On dit que les malheurs des uns font le bonheur des autres. Est-ce le cas pour les cabinets d’audit qui sont nommés par les banques pour administrer une entreprise financièrement insolvable, qui bénéficient financièrement au passage pour ce service et qui dans bien des cas doivent prendre des décisions douloureuses allant jusqu’à la fermeture d’une usine et le licenciement massif de ses employés. Comment considérez-vous cette tâche quand à la clé il y a une tragédie humaine ?

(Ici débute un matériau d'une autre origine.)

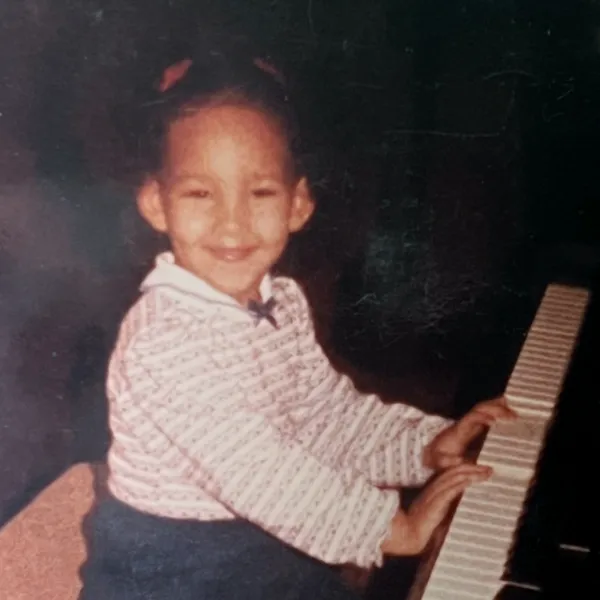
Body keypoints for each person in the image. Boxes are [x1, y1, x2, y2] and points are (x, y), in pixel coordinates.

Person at [78, 51, 515, 600]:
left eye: (260, 192)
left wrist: (425, 447)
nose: (231, 221)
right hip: (172, 572)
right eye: (199, 193)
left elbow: (323, 414)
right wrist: (390, 529)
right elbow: (261, 469)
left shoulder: (279, 300)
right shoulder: (162, 343)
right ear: (156, 204)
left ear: (298, 204)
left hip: (262, 539)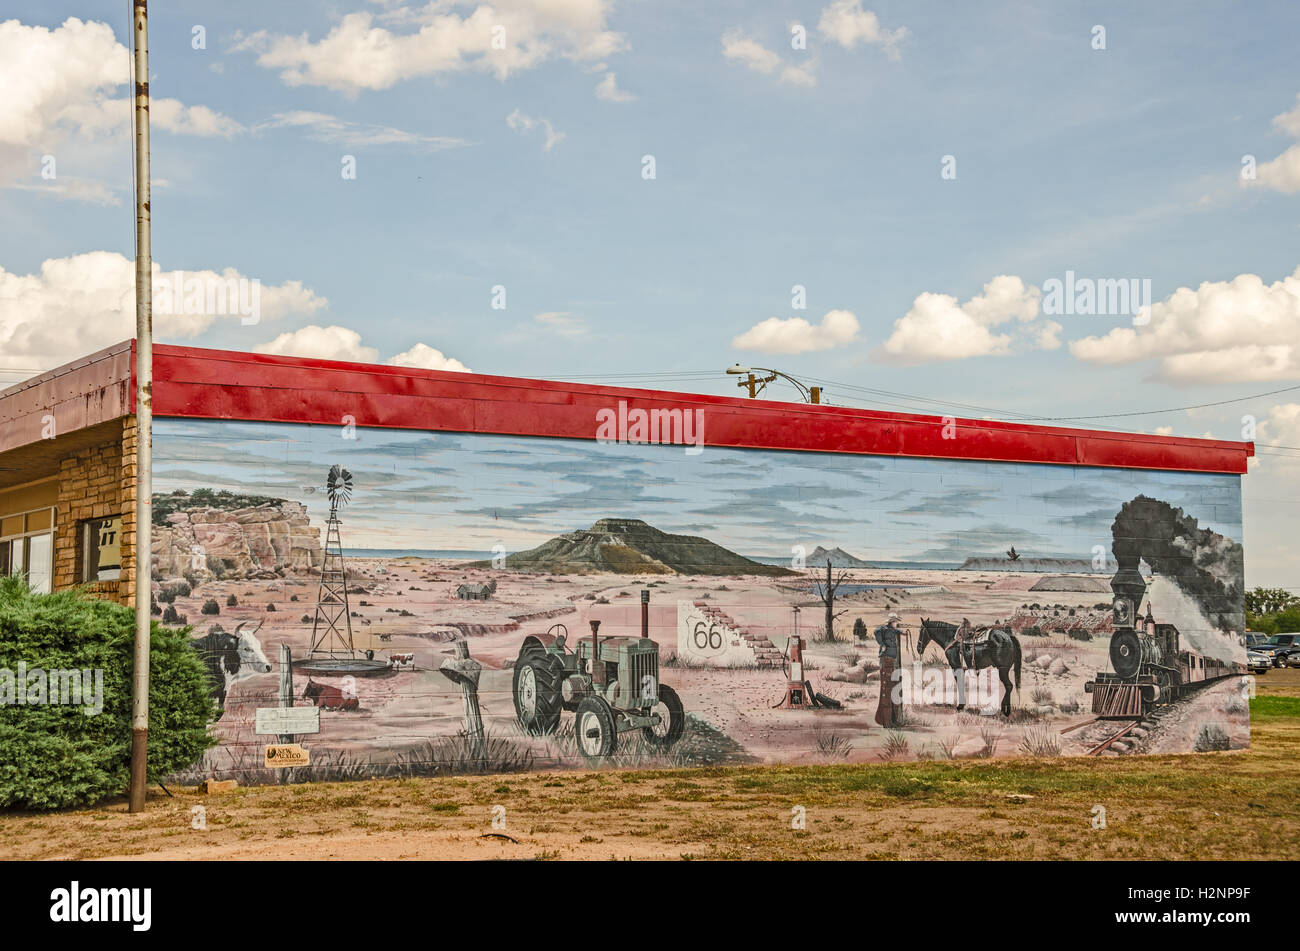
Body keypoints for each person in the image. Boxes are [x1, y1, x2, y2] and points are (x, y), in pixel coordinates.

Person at [874, 612, 903, 727]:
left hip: (891, 661)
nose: (896, 623)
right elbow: (876, 631)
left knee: (893, 690)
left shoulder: (892, 630)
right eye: (895, 621)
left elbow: (896, 631)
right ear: (891, 622)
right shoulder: (884, 629)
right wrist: (882, 644)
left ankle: (893, 720)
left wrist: (902, 633)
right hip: (886, 660)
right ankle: (887, 722)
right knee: (887, 691)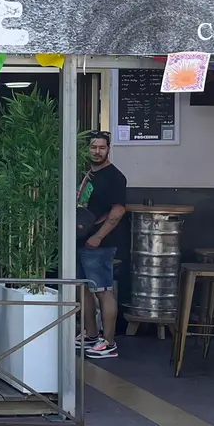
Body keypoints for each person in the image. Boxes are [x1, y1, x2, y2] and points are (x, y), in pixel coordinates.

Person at [77, 131, 128, 359]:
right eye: (93, 147)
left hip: (101, 242)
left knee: (102, 290)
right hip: (81, 238)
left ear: (108, 149)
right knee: (83, 288)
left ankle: (109, 342)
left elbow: (118, 210)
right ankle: (90, 335)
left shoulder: (115, 177)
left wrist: (98, 236)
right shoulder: (86, 173)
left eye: (102, 147)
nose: (97, 152)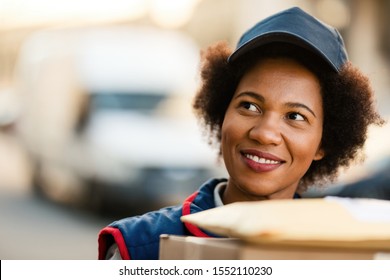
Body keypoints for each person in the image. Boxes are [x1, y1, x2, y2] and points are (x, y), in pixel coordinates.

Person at [98, 6, 384, 260]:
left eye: (295, 116)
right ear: (223, 114)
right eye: (249, 106)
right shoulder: (138, 248)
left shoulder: (339, 254)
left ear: (325, 141)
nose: (265, 133)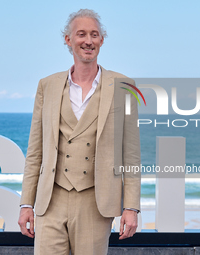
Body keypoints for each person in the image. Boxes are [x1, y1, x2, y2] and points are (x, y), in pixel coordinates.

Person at [18, 9, 141, 255]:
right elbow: (35, 150)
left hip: (95, 201)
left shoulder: (124, 86)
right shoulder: (47, 85)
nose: (88, 40)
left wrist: (131, 207)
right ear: (68, 40)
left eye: (94, 35)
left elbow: (131, 155)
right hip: (51, 200)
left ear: (102, 41)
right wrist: (26, 203)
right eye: (81, 34)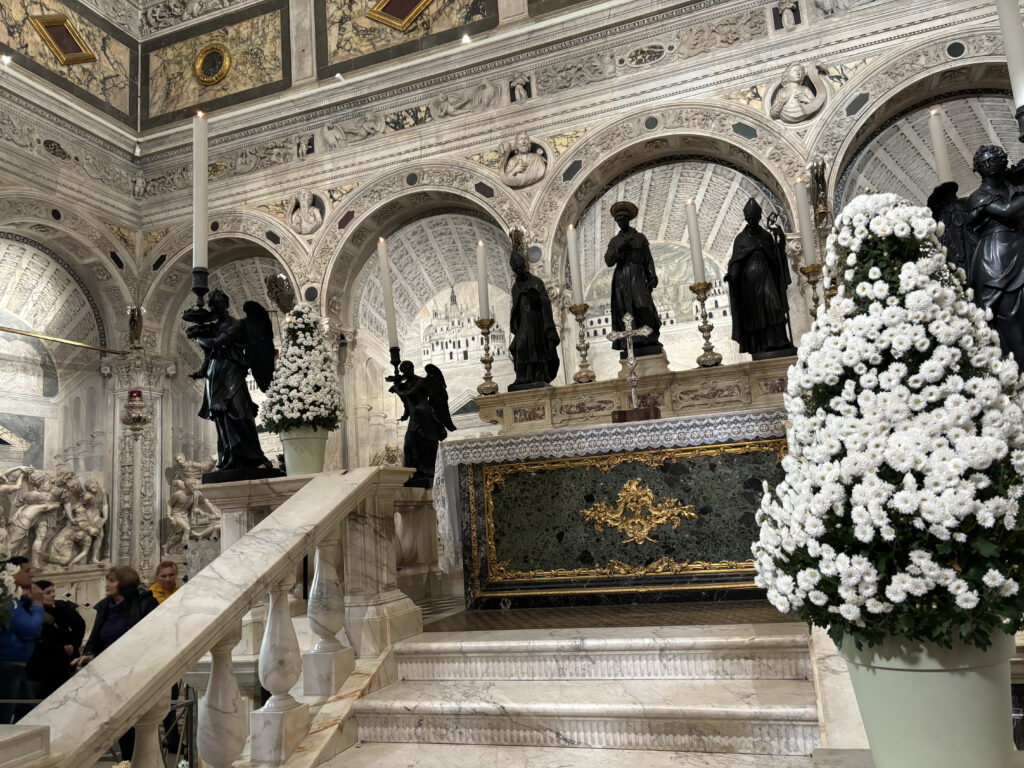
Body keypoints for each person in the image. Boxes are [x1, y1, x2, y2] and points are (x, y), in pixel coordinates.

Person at [72, 567, 158, 761]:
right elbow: (96, 637)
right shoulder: (104, 606)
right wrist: (90, 654)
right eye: (107, 580)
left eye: (112, 580)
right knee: (120, 723)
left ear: (125, 583)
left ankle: (140, 760)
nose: (107, 584)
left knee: (138, 721)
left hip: (135, 670)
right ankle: (127, 762)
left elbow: (151, 636)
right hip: (110, 672)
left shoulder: (145, 603)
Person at [186, 289, 274, 472]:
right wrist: (201, 372)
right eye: (213, 303)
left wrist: (198, 337)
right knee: (222, 417)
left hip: (232, 371)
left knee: (240, 412)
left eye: (219, 301)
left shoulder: (234, 324)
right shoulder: (215, 326)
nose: (216, 305)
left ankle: (254, 455)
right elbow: (209, 355)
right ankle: (229, 457)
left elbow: (216, 343)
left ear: (225, 303)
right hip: (215, 374)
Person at [966, 145, 1024, 365]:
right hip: (996, 259)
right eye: (985, 162)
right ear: (978, 168)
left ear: (1003, 160)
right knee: (1009, 316)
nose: (990, 164)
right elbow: (1006, 211)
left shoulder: (1014, 189)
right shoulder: (977, 197)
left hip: (1020, 248)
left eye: (994, 159)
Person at [725, 198, 795, 357]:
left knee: (774, 307)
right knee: (756, 314)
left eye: (754, 218)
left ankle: (780, 341)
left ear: (759, 218)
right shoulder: (741, 239)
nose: (751, 221)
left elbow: (776, 259)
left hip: (766, 277)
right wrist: (732, 275)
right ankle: (762, 345)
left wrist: (781, 241)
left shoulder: (766, 236)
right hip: (749, 283)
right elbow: (736, 260)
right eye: (749, 219)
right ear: (746, 219)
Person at [604, 201, 662, 357]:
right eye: (618, 220)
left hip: (637, 274)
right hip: (622, 277)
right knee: (625, 309)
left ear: (628, 219)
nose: (620, 222)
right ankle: (631, 342)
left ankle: (650, 337)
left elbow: (648, 259)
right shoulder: (614, 241)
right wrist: (618, 249)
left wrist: (652, 275)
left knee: (643, 305)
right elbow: (608, 261)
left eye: (623, 219)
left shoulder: (640, 238)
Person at [508, 246, 560, 389]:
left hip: (536, 322)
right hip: (523, 324)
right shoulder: (515, 287)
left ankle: (538, 375)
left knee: (536, 348)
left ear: (525, 265)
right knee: (521, 347)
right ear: (513, 270)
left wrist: (535, 297)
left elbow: (546, 301)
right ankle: (523, 376)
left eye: (521, 267)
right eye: (516, 268)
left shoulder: (536, 282)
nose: (519, 270)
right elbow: (515, 308)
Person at [0, 556, 43, 723]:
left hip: (15, 665)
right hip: (7, 666)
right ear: (12, 574)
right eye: (27, 571)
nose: (32, 575)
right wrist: (38, 604)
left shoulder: (13, 600)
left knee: (27, 717)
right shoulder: (6, 601)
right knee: (4, 720)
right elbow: (31, 629)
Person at [26, 580, 85, 700]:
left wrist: (73, 643)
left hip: (62, 666)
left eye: (53, 591)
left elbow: (79, 625)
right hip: (40, 669)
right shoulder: (29, 613)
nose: (52, 595)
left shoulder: (61, 608)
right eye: (48, 592)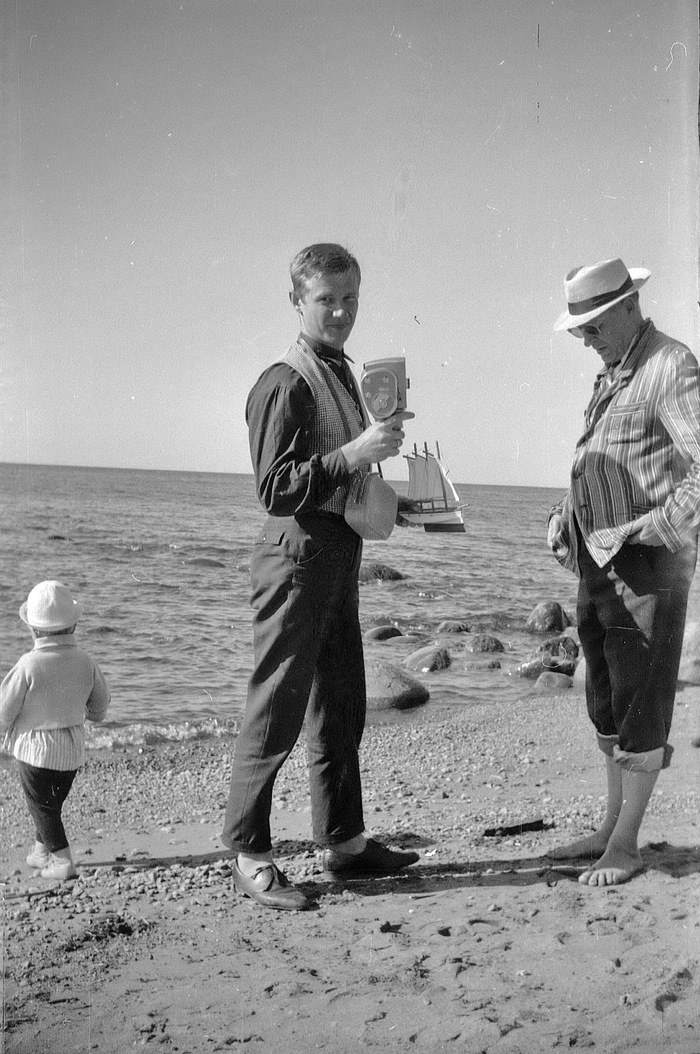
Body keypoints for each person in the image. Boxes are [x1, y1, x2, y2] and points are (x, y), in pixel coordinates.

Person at [222, 242, 419, 910]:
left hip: (336, 551)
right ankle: (249, 853)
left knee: (340, 703)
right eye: (326, 299)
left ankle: (344, 842)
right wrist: (357, 452)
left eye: (350, 298)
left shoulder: (339, 372)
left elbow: (342, 479)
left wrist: (407, 504)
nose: (340, 312)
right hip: (295, 554)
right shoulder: (286, 380)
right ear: (296, 302)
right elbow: (275, 489)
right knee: (276, 705)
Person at [546, 257, 700, 886]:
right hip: (599, 558)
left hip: (648, 564)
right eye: (579, 329)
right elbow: (608, 457)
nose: (586, 338)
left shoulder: (670, 364)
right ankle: (611, 827)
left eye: (593, 325)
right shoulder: (614, 371)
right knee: (607, 698)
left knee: (642, 701)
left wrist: (653, 531)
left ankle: (627, 845)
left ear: (629, 306)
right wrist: (566, 515)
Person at [0, 580, 111, 881]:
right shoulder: (85, 661)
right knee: (51, 803)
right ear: (73, 625)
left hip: (35, 752)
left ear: (32, 629)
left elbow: (4, 708)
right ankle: (41, 851)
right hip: (71, 749)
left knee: (41, 806)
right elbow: (100, 703)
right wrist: (93, 714)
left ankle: (62, 861)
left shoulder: (28, 664)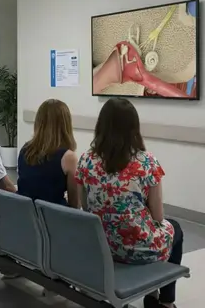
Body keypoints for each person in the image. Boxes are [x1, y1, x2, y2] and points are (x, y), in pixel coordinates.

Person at [75, 98, 183, 308]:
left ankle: (154, 295)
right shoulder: (146, 162)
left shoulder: (86, 160)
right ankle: (164, 302)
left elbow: (86, 207)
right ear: (134, 128)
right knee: (175, 229)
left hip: (101, 245)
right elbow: (158, 216)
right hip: (138, 249)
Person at [17, 99, 79, 207]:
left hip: (25, 212)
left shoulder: (25, 150)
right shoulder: (68, 157)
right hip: (53, 215)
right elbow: (75, 204)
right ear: (66, 124)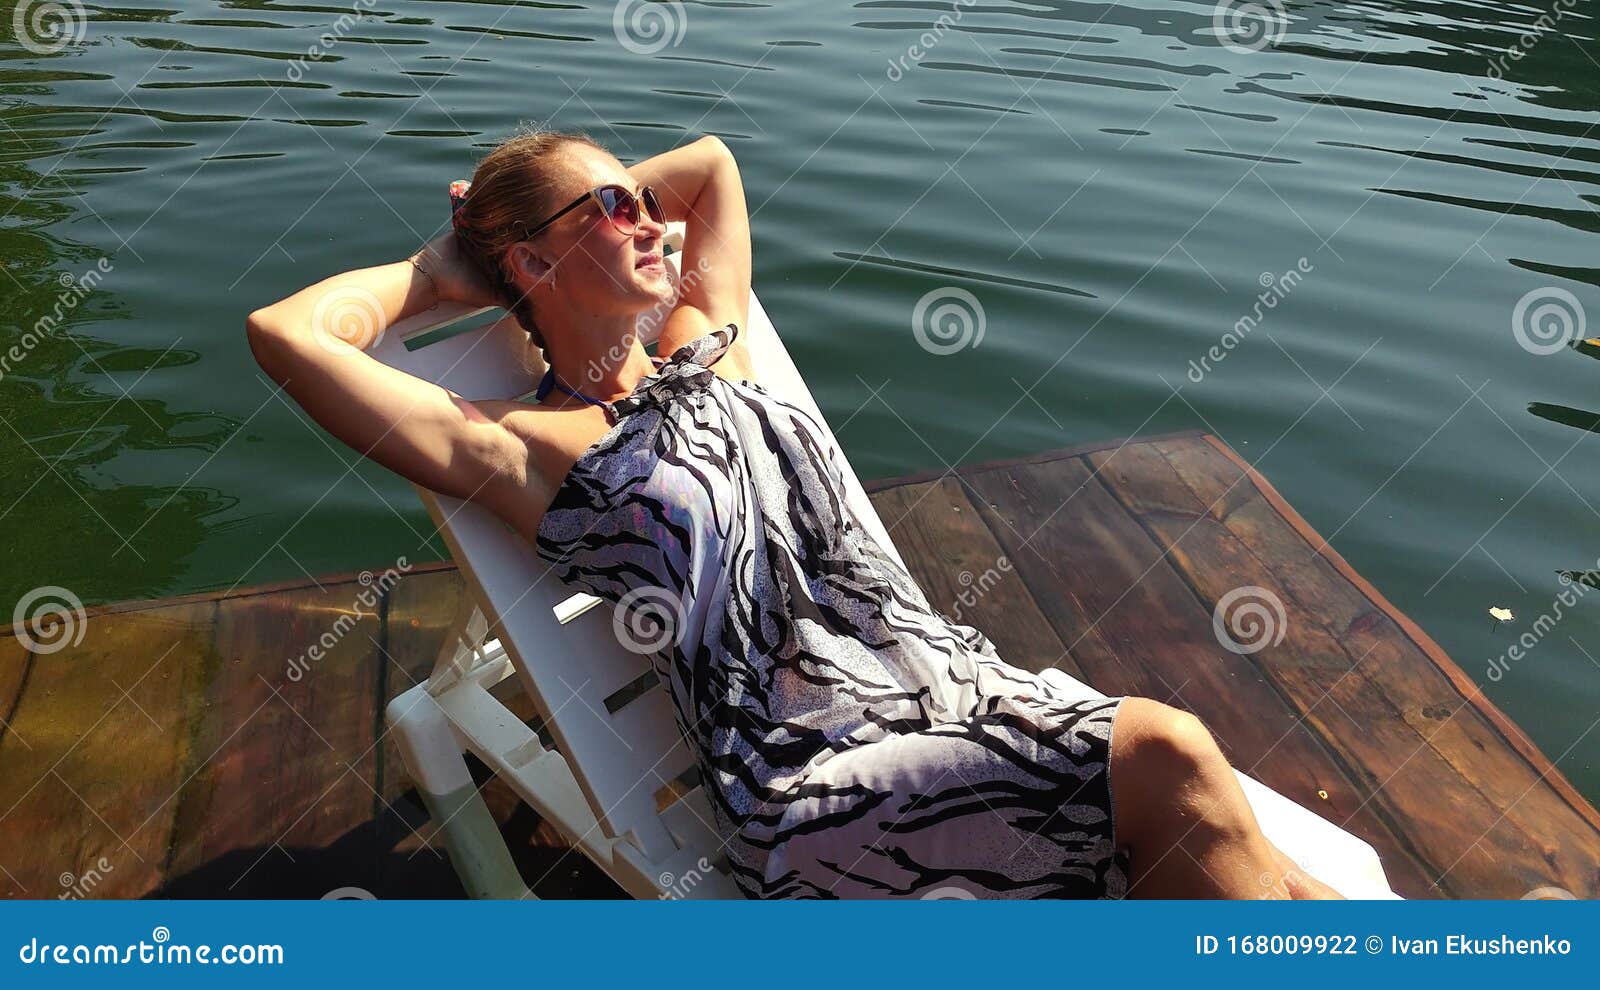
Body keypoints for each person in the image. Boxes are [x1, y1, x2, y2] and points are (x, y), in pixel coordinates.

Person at [246, 127, 1339, 900]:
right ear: (534, 260)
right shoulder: (529, 450)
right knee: (1165, 754)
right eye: (612, 208)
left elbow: (712, 165)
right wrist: (442, 273)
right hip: (818, 791)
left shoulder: (704, 344)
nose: (646, 217)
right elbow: (286, 337)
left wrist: (573, 210)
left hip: (960, 700)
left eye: (636, 196)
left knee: (1284, 891)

Les cas d’administration judiciaire ou de receivership sont toujours des tragédies humaines. Qui veut en arriver là ? Le rôle de l’administrateur est très difficile surtout lorsqu’il s’agit des employés. Comme je l’ai expliqué, notre rôle principal est de sauver l’entreprise et ses emplois. Les administrateurs sont des professionnels qui font leur travail contre rémunération, tout comme les médecins, les avocats ou d’autres pourvoyeurs de services.

De par votre expérience, estimez-vous que la crise dans le textile va continuer et que d’autres fermetures sont à l’horizon ?
Si aucune action n’est prise pour changer notre stratégie actuelle, je pense que la situation devrait perdurer et Maurice risque de subir le même sort que d’autres pays développés où des industries textiles ont tout bonnement disparu.

Comment le gouvernement peut-il intervener pour stopper la vague de fermetures et juguler les licenciements ?
Le gouvernement doit-il intervenir ? Si c’est le cas, quelle est sa marge de manoeuvre ? Telle est la question. La gestion des entreprises textiles doit être faite de sorte à réinventer la façon dont les produits sont fabriqués à Maurice. Le gouvernement, en tant que facilitateur, peut intervenir dans une certaine mesure en réintroduisant les supports qui existaient sous la Mechanism for Transitional Support to the Private Sector (MTSP), comme cela a été le cas dans le passé. Toutefois, la restructuration des entreprises textiles ne peut se faire qu’avec le soutien de tous les acteurs de l’industrie, c’est-à-dire les actionnaires, les institutions financières et l’État.